• Stars
    star
    139
  • Rank 254,745 (Top 6 %)
  • Language
    Jupyter Notebook
  • License
    MIT License
  • Created almost 4 years ago
  • Updated 12 months ago

Reviews

There are no reviews yet. Be the first to send feedback to the community and the maintainers!

Repository Details

Using efficientnet to provide embeddings for retrieval

image_embeddings

pypi ci

Using efficientnet to provide embeddings for retrieval. Read the blog post at https://medium.com/@rom1504/image-embeddings-ed1b194d113e

Why this repo ? Embeddings are a widely used technique that is well known in scientific circles. But it seems to be underused and not very well known for most engineers. I want to show how easy it is to represent things as embeddings, and how many application this unlocks. Checkout the demo first!

knn example

Workflow

  1. download some pictures
  2. run inference on them to get embeddings
  3. simple knn example, to understand what's the point : click on some pictures and see KNN

Simple Install

Run pip install image_embeddings

Example workflow

  1. run image_embeddings save_examples_to_folder --images_count=1000 --output_folder=tf_flower_images, this will retrieve 1000 image files from https://www.tensorflow.org/datasets/catalog/tf_flowers (but you can also pick any other dataset)
  2. produce tf records with image_embeddings write_tfrecord --image_folder=tf_flower_images --output_folder=tf_flower_tf_records --shards=10
  3. run the inference with image_embeddings run_inference --tfrecords_folder=tf_flower_tf_records --output_folder=tf_flower_embeddings
  4. run a random knn search on them image_embeddings random_search --path=tf_flower_embeddings

Optionally if you want to use the embeddings in numpy (in other languages), run image_embeddings embeddings_to_numpy --input_path=tf_flower_embeddings --output_path=tf_flower_numpy. In particular this can be used in the web demo

$ image_embeddings random_search --path=tf_flower_embeddings
image_roses_261
160.83 image_roses_261
114.36 image_roses_118
102.77 image_roses_537
92.95 image_roses_659
88.49 image_roses_197

Explore the Simple notebook for more details.

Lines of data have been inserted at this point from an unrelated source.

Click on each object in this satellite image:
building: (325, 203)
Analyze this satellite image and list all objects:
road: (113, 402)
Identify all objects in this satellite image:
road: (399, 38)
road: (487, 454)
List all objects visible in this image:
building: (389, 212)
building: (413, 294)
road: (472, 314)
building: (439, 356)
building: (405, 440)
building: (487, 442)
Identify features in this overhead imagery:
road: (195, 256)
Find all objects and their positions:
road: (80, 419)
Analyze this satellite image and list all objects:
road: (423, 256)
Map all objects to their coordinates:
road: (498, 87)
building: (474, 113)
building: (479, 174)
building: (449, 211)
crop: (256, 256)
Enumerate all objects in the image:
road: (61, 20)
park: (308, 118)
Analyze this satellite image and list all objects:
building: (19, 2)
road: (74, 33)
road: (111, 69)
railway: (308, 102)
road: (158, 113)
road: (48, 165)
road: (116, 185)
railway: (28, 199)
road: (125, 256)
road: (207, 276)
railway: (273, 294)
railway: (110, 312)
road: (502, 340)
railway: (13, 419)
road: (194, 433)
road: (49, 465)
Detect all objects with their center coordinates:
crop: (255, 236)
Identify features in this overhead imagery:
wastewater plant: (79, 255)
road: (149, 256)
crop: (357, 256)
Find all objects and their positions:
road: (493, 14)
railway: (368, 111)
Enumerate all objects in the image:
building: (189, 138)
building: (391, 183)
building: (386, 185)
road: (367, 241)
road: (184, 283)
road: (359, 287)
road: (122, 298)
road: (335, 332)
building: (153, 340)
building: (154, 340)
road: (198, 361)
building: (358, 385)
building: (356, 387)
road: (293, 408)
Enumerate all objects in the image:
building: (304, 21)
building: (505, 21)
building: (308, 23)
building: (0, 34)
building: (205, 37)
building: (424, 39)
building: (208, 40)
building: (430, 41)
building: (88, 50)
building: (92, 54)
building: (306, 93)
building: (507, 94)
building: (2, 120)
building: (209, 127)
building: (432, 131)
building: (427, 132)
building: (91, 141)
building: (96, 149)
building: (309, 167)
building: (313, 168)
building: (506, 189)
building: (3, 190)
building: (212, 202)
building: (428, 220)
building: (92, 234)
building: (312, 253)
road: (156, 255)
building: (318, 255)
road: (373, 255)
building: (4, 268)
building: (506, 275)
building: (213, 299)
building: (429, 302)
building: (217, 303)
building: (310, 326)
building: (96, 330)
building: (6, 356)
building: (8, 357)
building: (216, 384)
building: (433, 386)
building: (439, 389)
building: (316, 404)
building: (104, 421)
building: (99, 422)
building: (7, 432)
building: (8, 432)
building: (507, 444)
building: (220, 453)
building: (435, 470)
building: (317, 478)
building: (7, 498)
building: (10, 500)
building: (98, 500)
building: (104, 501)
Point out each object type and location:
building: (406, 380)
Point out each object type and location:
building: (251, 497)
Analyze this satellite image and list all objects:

You can try it locally or try it in colab

The From scratch notebook provides an explanation on how to build this from scratch.

API

image_embeddings.downloader

Downloader from tensorflow datasets. Any other set of images could be used instead

image_embeddings.downloader.save_examples_to_folder(output_folder, images_count=1000, dataset="tf_flowers")

Save https://www.tensorflow.org/datasets/catalog/tf_flowers to folder Also works with other tf datasets

image_embeddings.inference

Create tf recors from images files, and apply inference with an efficientnet model. Other models could be used.

image_embeddings.inference.write_tfrecord(image_folder, output_folder, num_shards=100)

Write tf records from an image folders

image_embeddings.inference.run_inference(tfrecords_folder, output_folder, batch_size=1000)

Run inference on provided tf records and save to folder the embeddings

image_embeddings.knn

Convenience methods to read, build indices and apply search on them. These methods are provided as example. Use faiss directly for bigger datasets.

image_embeddings.knn.read_embeddings(path)

Run embeddings from path and return a tuple with

  • embeddings as a numpy matrix
  • an id to name dictionary
  • a name to id dictionary

image_embeddings.knn.build_index(emb)

Build a simple faiss inner product index using the provided matrix of embeddings

image_embeddings.knn.search(index, id_to_name, emb, k=5)

Search the query embeddings and return an array of (distance, name) images

image_embeddings.knn.display_picture(image_path, image_name)

Display one picture from the given path and image name in jupyter

image_embeddings.knn.display_results(image_path, results)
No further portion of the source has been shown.